In the upcoming months, Amazon Web Services (AWS) will put down one of its cloud computing infrastructure services, EC2-Classic, and warn other users to move off the service to eliminate the application downtime.

EC2-Classic came with the original release of Amazon EC2. Still, it was not supported for accounts created after April 2013, at which point it required users to launch EC2 instances in a place called virtual private cloud (VPC) – a logically separated section AWS.

With EC2-Classic, some instances run in a single flat network which is shared with other customers. EC2-Classic appealed to public IP addresses made available at the time, or tunneling, to communicate with AWS resources in a VPC.

Some deadlines are coming up for any business on EC2-Classic; however, Barr says that the process will be slow.

The main dates to keep in mind are August 15, 2022, and October 30, 2021.

On October 30, AWS will disable EC2-Classic in Regions for AWS accounts with no active EC2-Classic resources in the region. On the same date, AWS won’t sell 1-year and 3-year reserved cases for EC2-Classic.

By August 15, AWS reckons all migrations will be done and that all EC2-Classic resources will have been destroyed from the AWS accounts.
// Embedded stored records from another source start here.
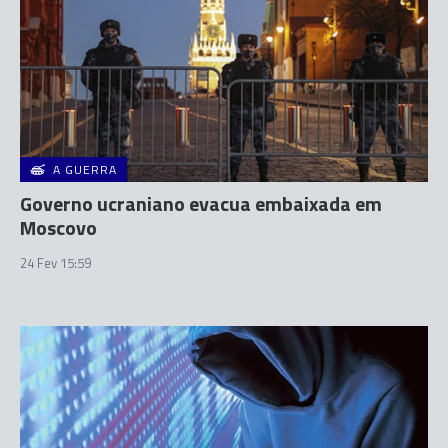
A GUERRA
Governo ucraniano evacua embaixada em
Moscovo
24 Fev 15:59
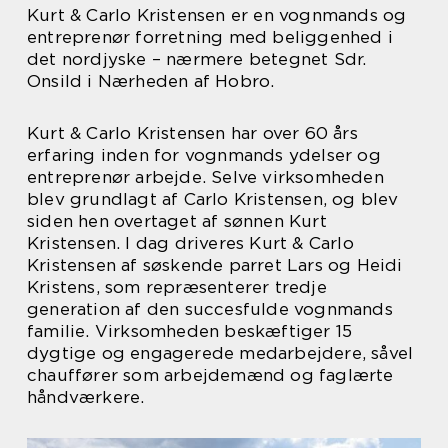
Kurt & Carlo Kristensen er en vognmands og
entreprenør forretning med beliggenhed i
det nordjyske – nærmere betegnet Sdr.
Onsild i Nærheden af Hobro.
Kurt & Carlo Kristensen har over 60 års
erfaring inden for vognmands ydelser og
entreprenør arbejde. Selve virksomheden
blev grundlagt af Carlo Kristensen, og blev
siden hen overtaget af sønnen Kurt
Kristensen. I dag driveres Kurt & Carlo
Kristensen af søskende parret Lars og Heidi
Kristens, som repræsenterer tredje
generation af den succesfulde vognmands
familie. Virksomheden beskæftiger 15
dygtige og engagerede medarbejdere, såvel
chauffører som arbejdemænd og faglærte
håndværkere.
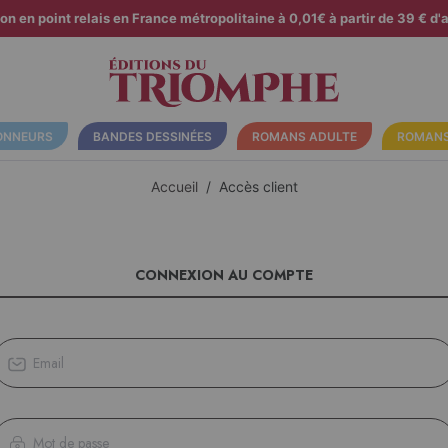
son en point relais en France métropolitaine à 0,01€ à partir de 39 € d'a
ONNEURS
BANDES DESSINÉES
ROMANS ADULTE
ROMANS
Accueil
Accès client
CONNEXION AU COMPTE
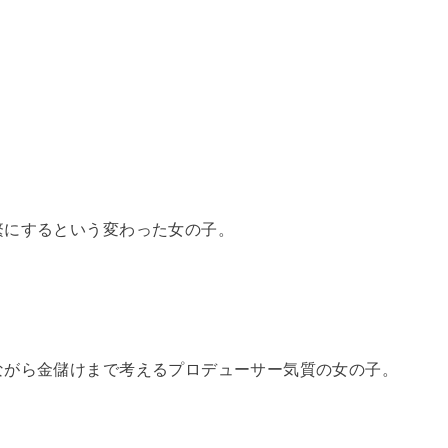
繁にするという変わった女の子。
ながら金儲けまで考えるプロデューサー気質の女の子。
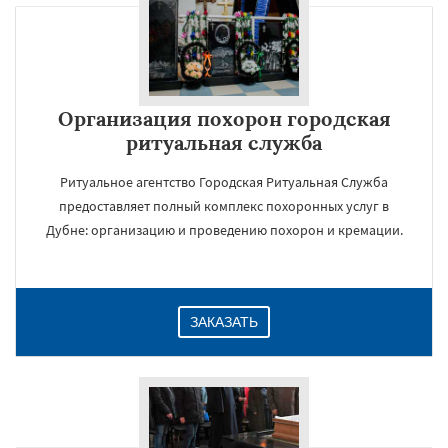
Организация похорон городская
ритуальная служба
Ритуальное агентство Городская Ритуальная Служба
предоставляет полный комплекс похоронных услуг в
Дубне: организацию и проведению похорон и кремации.
ЗАКАЗАТЬ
EC2-Classic customers will keep an eye on crucial AWS resources include:

  • Redshift clusters
  • Elastic Beanstalk environment
  • ElastiCache clusters
  • Spot requests
  • Elastic IP addresses
  • Capacity reservations
  • EMR clusters
  • Running or stopped EC2 instances
  • Classic load balancers
  • Reserved instances

Considering the difficulty of finding all services dependent on EC2-Class resources, AWS has released the EC2 Classic Resource Finder script to help EC2-Classic resources in one account. It also offers AWS Application Manager Service to help customers shift instances and databases from EC2-Classic to VPC.

What leaders have to say

“EC2-Classic has served us well, but we’re going to give it a gold watch and a well-deserved sendoff,” writes AWS Chief Evangelist Jeff Barr.

“Rest assured that we are going to make this as smooth and as non-disruptive as possible. We are not planning to disrupt any workloads and we are giving you plenty of lead time so that you can plan, test, and perform your migration,” Barr notes.

Barr also says that users can contact AWS Support if they ever need to re-enable EC2-Classic for a particular region.